— begin —
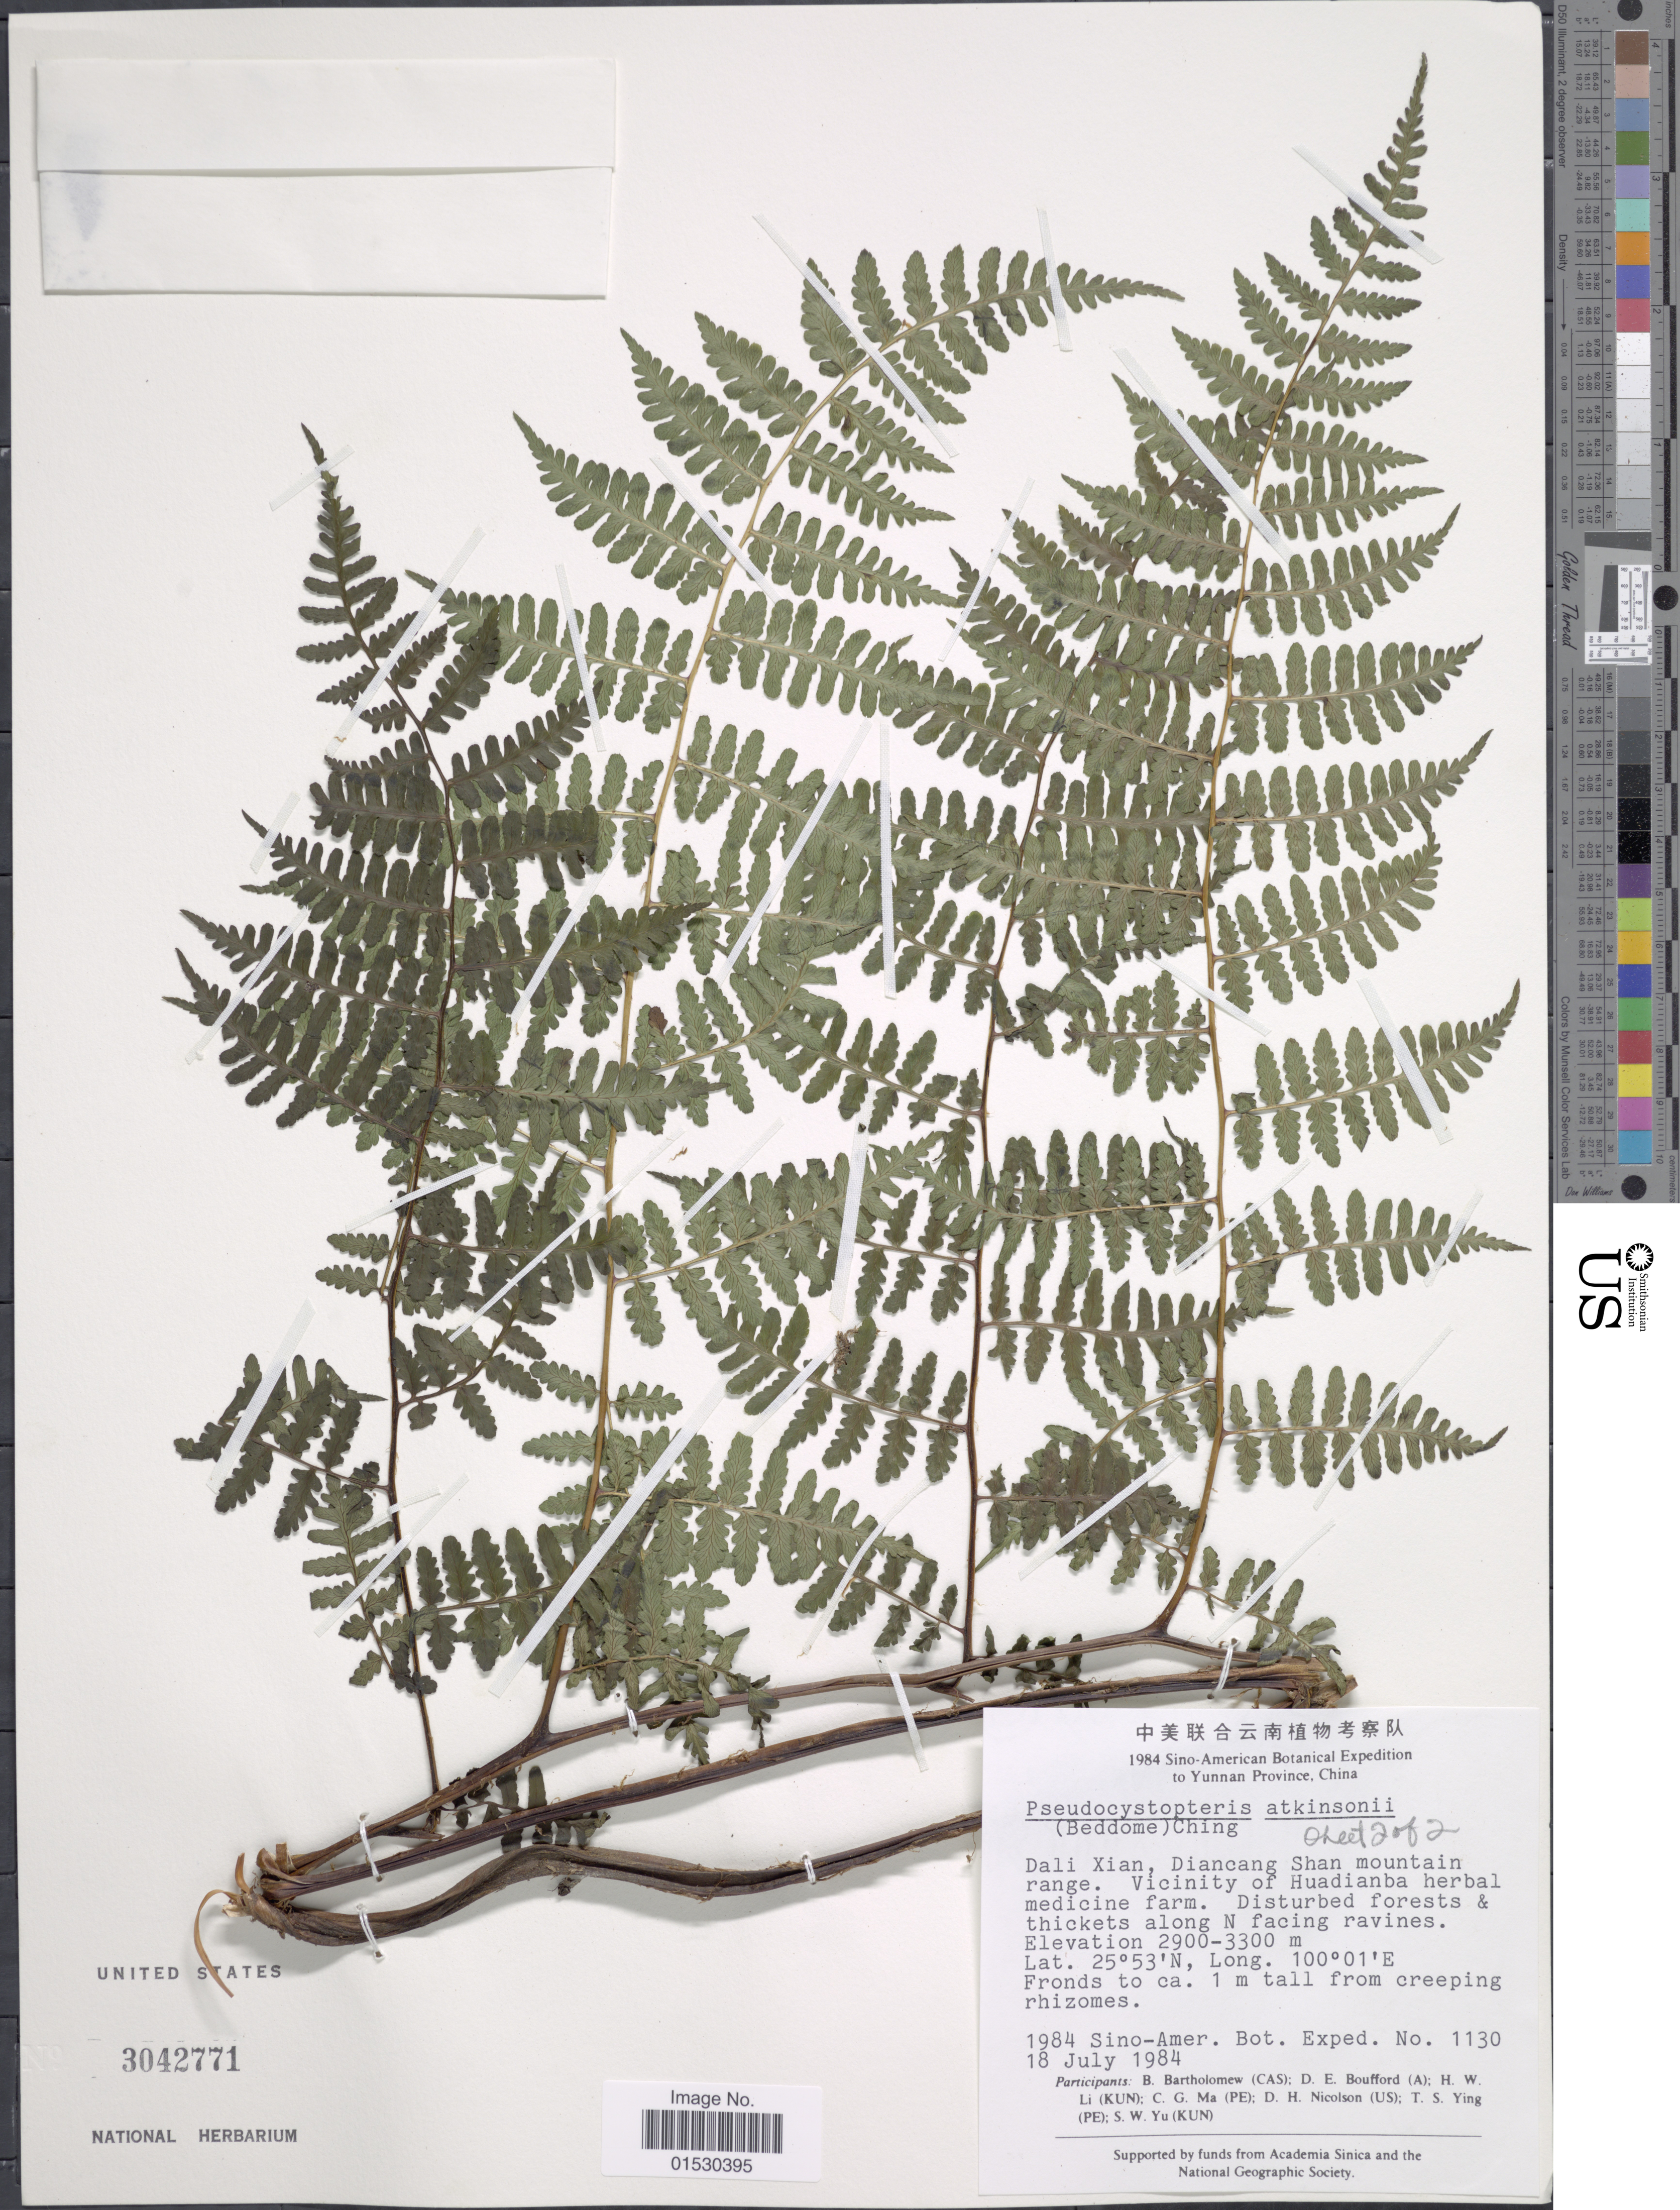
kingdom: Plantae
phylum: Tracheophyta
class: Polypodiopsida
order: Polypodiales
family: Athyriaceae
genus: Athyrium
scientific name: Athyrium atkinsonii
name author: Bedd.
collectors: Sino-Amer. Bot. Exped. 1984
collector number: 1130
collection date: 1984-07-18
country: China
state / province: Yunnan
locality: Dali Xian, Diancang Shan Mountain range. Vicinity of Huadianba herbal medicine farm.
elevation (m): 2900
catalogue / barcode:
— end —
Can you write out every line of the items above word for word, leaving out the pictures?

RESULT
kingdom: Plantae
phylum: Tracheophyta
class: Polypodiopsida
order: Polypodiales
family: Athyriaceae
genus: Athyrium
scientific name: Athyrium atkinsonii
name author: Bedd.
collectors: Sino-Amer. Bot. Exped. 1984
collector number: 1130
collection date: 1984-07-18
country: China
state / province: Yunnan
locality: Dali Xian, Diancang Shan Mountain range. Vicinity of Huadianba herbal medicine farm.
elevation (m): 2900
catalogue / barcode:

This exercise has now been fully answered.